◆ **ACTIVITIES**:
A. Decide whether each statement agrees with the projector advice, answering yes or no and quoting the deciding words of that text: (i) The Elite screen costs less than Black Diamond. (ii) The writer would choose the Viewsonic over the Optoma EH501. (iii) Only certain projectors can be mounted under a screen.
B. Return the stretch of the projector advice from "The Elite screen" up to and including "should be fine.", copying it word for word.
C. Resume the projector advice, carrying it on from its final sentence.

The Elite screen is decent. Cheaper than Black Diamond, but not as good at light rejection. Image quality will suffer a bit with the screen optics, but should be fine.

Considering that you are looking at a fairly expensive screen, I would be pairing it with the BRIGHTEST projector you can find. I would take something like the Optoma EH501 over the Viewsonic for sure.

http://www.projectorcentral.com/Optoma-EH501.htm

Likewise, you may find a LCD projector with 3,000 lumens actually delivers better color brightness than the DLP models, but perhaps at a bit of a premium on cost.

Oh, and any projector can be mounted under a screen. How much offset it has is lens/manufacturer/projector specific, so may require a read of the owner's manual to find out, but a bit of keystone correction with a business class projector isn't the end of the world typically.

◆ **DATASET ENTRIES**:
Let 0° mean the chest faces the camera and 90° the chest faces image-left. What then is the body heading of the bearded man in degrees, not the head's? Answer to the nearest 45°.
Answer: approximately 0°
--
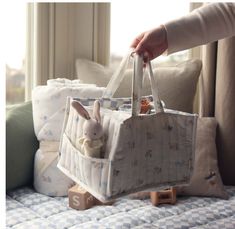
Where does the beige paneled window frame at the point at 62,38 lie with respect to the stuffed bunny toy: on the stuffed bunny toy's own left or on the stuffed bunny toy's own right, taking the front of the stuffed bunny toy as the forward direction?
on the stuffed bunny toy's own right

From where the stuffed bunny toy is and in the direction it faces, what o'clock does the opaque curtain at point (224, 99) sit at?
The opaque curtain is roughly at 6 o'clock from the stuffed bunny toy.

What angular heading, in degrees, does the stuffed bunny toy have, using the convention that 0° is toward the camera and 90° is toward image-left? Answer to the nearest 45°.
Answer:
---
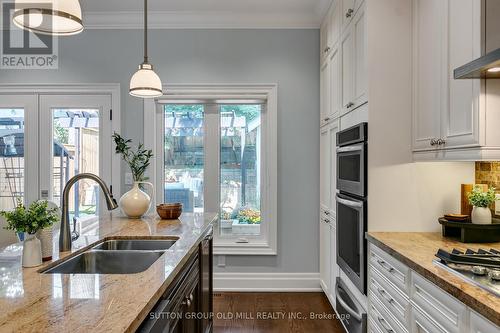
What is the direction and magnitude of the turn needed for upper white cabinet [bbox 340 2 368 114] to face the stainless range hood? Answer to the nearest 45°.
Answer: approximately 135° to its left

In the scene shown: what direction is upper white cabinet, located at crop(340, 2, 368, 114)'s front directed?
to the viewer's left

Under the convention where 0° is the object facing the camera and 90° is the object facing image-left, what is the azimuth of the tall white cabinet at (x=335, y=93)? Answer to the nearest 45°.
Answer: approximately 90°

◆ **PER-TASK ANSWERS**:
A.
(i) Yes: "Cheaper than Black Diamond, but not as good at light rejection."
(ii) No: "I would take something like the Optoma EH501 over the Viewsonic for sure."
(iii) No: "any projector can be mounted under a screen."

B.
The Elite screen is decent. Cheaper than Black Diamond, but not as good at light rejection. Image quality will suffer a bit with the screen optics, but should be fine.

C.
So I would have to justify the expensive projector, is there a reason why you must pair the good/expensive screen with the brightest projector? And any particular reason why you chose Optoma-Eh501 over others?

So any projector I pick will do well on a mobile cart about a few feet off the ground? It just matters where its positioned? Will screen size affect this?

Bonus question - Since the black diamonds are only fixed screens and not retractable, what mounting solutions will we need? Professional installation? Are there any light rejection screens you'd recommend?

Thank you so much!!

Last edited by vangeliss; 07-08-2014 at 09:35 AM.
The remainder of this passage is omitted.